Exploring the Effects of Imputation on the Early Prediction of Sepsis

Srinivasan Sivanandan1, Daniel Dastoor1, Sneha Desai1, Angad Kalra1, Liam McCoy2, Michael Detsky1, Ben Fine3
1University of Toronto, 2University of Toronto Faculty of Medicine, 3Trillium Health Partners


Abstract

Introduction: Sepsis is a major cause of morbidity and mortality in modern intensive care units (ICUs). Early detection and antibiotic treatment of sepsis are critical for improving patient survival in ICUs. Algorithms for the successful early prediction of sepsis from electronic health record physiological signals must deal with a high degree of missingness in laboratory values - values ordered infrequently and at irregular intervals. Reflecting deliberate choices to test or not, the pattern of missing and present values implicitly contain important clinical insights and must be actively considered in both the prediction and imputation processes. Methods: In this paper, we establish and compare results for sepsis prediction with recurrent and non-recurrent prediction models. Further, we compare the predictive performance of our models on datasets imputed by methods of mean and forward imputation, Denoising Autoencoders, learned decay factors, and a Generative Adversarial Network. Through the addition of artificially induced missingness, we compare the performance of these imputation strategies through the reconstruction error of the physiological signals.
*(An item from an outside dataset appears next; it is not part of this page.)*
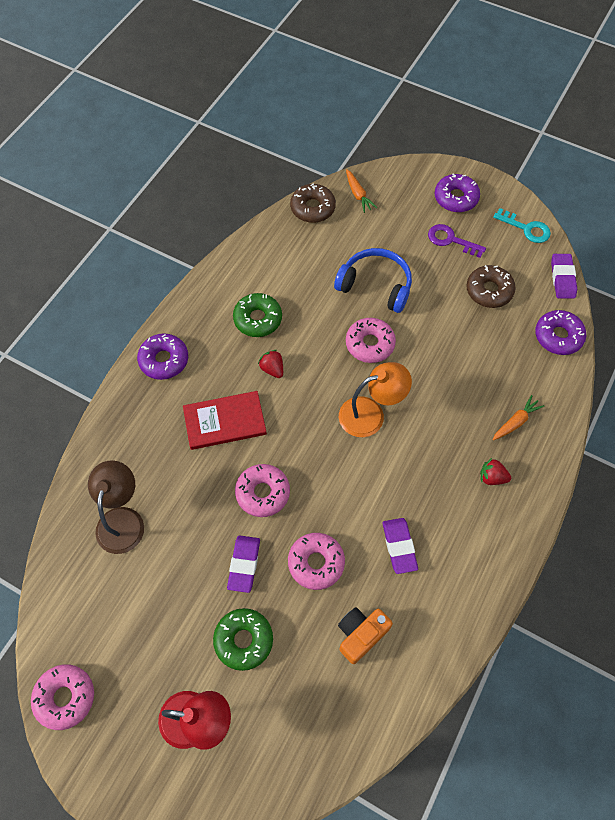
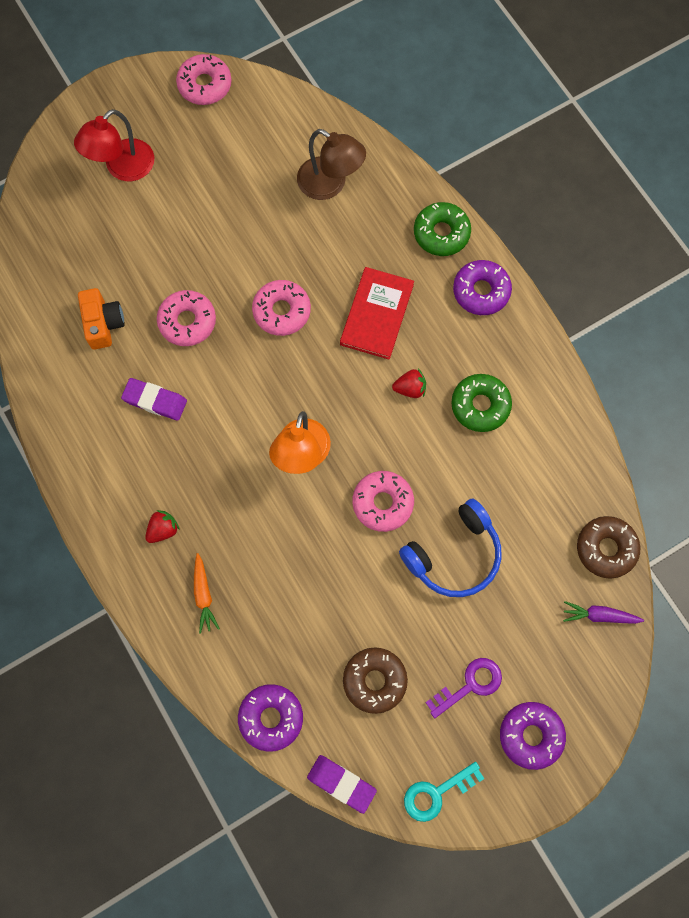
camera: 120 degrees right, 10 degrees up
(243, 640) = (161, 230): green donut -> green donut (441, 233)
(244, 564) = (225, 262): purple eraser -> none
(358, 194) = (600, 615): orange carrot -> purple carrot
Results: The best performing model in our experiments was an LSTM model trained on physiological signals and their corresponding missingness indicators, obtaining an AUROC of 0.839 ± 0.004 with a utility score of 0.444 ± 0.015. Conclusion: In exploring these imputation strategies on the predictive performance of our models, our experiments show that the simplest imputation methods perform at least as well as enhanced imputation techniques, demonstrating the orthogonality of imputation and prediction performance.